# Traveling the 101



## Tree Huggin (Apr 12, 2018)

Alright, so here in week, my jobless ass is going to hop in my van with my kitty cat named Mister, and me and my boyfriend are setting off for the west coast. Now I have been to the coast once when I was nine with my family so needless to say I don't know a lot about Oregon. So what I need room ya'll is to give me all your most favorite Oregon and California spots along the coast. Any lakes, hotsprings, hikes, or fun adventurous places that you know of. I will be traveling on highway 101, kinda, for the most part. Unless a different road looks more exciting at that moment in time for me. Also if your near there and your a chill hippie like me.. we should hang out. I'll need locals to talk to along the way!


----------



## BelleBottoms (Apr 12, 2018)

The Tillimook cheese factory tour is fun.


----------



## Tree Huggin (Apr 12, 2018)

BelleBottoms said:


> The Tillimook cheese factory tour is fun.


That's what I heard. i might go check that out


----------



## AAAutin (Apr 12, 2018)

– Oregon Islands (Bandon, OR)
– Jedidiah Smith ("Jedi") State Park (Del Norte County, CA)
– Avenue of the Giants (Humboldt Redwoods State Park, CA)
– Marin Headlands (Marin County, CA)
– San Francisco, CA (the whole damned thing!)

That's what I have for the 101 proper; however, I recommend switching to the 1 either before—but certainly _after—_SF.


----------



## Tree Huggin (Apr 12, 2018)

AAAutin said:


> – Oregon Islands (Bandon, OR)
> 
> Awsame, thanks! I will look into these spots. Mark them on the map


----------



## Odin (Apr 12, 2018)

BelleBottoms said:


> The Tillimook cheese factory tour is fun.



I would totally go see that. 

... 

Um... as for San F... I had Peking duck there and saw some idiots break dance at some yuppie club years ago...

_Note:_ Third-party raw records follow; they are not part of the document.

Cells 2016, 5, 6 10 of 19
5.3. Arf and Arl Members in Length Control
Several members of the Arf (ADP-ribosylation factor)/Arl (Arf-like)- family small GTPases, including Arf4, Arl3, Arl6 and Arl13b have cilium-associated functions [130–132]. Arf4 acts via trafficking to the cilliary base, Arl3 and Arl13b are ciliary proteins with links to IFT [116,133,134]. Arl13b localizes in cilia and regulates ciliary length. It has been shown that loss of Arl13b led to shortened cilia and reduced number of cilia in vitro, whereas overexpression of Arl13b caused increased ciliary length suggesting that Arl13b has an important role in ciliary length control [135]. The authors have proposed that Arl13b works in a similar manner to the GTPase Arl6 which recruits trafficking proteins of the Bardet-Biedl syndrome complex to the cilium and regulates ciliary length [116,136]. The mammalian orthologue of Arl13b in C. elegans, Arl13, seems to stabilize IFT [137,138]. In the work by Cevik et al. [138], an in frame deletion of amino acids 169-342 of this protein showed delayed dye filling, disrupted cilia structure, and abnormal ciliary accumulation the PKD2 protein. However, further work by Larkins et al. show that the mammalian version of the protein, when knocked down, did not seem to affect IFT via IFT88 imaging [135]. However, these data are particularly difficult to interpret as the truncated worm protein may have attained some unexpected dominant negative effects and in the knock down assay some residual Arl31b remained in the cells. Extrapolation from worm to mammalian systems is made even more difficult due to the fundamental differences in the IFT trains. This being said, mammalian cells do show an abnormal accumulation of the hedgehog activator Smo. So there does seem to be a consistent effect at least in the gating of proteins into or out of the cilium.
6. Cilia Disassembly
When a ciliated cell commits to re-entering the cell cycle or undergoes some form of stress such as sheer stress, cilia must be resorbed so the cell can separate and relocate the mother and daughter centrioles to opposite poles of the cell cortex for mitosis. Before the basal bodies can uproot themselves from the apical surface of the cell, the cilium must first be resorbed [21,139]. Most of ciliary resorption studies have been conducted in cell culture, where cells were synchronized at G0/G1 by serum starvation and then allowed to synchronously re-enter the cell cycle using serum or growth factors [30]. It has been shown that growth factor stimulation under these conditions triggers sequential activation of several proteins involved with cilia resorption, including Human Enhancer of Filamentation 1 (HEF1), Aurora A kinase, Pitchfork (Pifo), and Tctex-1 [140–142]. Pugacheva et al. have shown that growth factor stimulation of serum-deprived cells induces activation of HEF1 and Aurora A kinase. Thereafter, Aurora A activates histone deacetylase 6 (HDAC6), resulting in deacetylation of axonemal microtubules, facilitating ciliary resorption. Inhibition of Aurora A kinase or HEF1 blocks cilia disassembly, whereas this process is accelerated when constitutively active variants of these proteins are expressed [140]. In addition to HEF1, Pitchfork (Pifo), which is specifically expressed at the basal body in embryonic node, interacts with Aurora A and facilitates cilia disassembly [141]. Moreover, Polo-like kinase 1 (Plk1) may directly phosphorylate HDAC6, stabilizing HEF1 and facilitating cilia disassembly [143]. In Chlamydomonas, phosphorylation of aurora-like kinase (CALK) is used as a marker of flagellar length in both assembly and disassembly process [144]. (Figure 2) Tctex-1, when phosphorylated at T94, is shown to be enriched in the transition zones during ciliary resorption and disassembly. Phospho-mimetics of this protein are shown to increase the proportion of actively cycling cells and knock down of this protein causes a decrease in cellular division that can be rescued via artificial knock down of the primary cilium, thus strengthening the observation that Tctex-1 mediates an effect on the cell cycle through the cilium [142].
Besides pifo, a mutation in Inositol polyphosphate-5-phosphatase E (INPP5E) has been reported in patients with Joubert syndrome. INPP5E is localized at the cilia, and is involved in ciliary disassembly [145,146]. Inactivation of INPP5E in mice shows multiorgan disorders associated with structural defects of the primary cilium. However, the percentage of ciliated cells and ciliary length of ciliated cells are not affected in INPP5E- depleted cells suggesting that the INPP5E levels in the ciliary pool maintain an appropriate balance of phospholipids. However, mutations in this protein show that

I still wanna hang out by the Golden Gate and do stupid shit by the fishers man warf? market? wherever.


----------



## Deleted member 21003 (Apr 13, 2018)

Short Beach by Netarts used to be cool, it has a secret stair case, just head towards the lighthouse and look for cars parked on the side of the road. Really good place to pick up little zeolite clusters, jasper and other neat rocks! There is also some not so bad camping around Hebo on that mountain, I went to regional gathering there once... If you need a break from society. Finally if you like abandoned junk, go outta Garibaldi and look for Foss road. You can walk the old POTB tracks out to a bunch of abandoned stuff and there shouldn't be a lot of folks out there because of the weather... Have fun! Stay safe!


----------



## Timothy Englert (Apr 15, 2018)

Tree Huggin said:


> Alright, so here in week, my jobless ass is going to hop in my van with my kitty cat named Mister, and me and my boyfriend are setting off for the west coast. Now I have been to the coast once when I was nine with my family so needless to say I don't know a lot about Oregon. So what I need room ya'll is to give me all your most favorite Oregon and California spots along the coast. Any lakes, hotsprings, hikes, or fun adventurous places that you know of. I will be traveling on highway 101, kinda, for the most part. Unless a different road looks more exciting at that moment in time for me. Also if your near there and your a chill hippie like me.. we should hang out. I'll need locals to talk to along the way!


101 in Oregon is a magical road! 
I had the best hitch hike of my life on 101.


----------



## Tree Huggin (Apr 15, 2018)

Timothy Englert said:


> 101 in Oregon is a magical road!
> I had the best hitch hike of my life on 101.


Haha that's awsame I could imagine. I have heard great things. Next time I will have to hitchike it


----------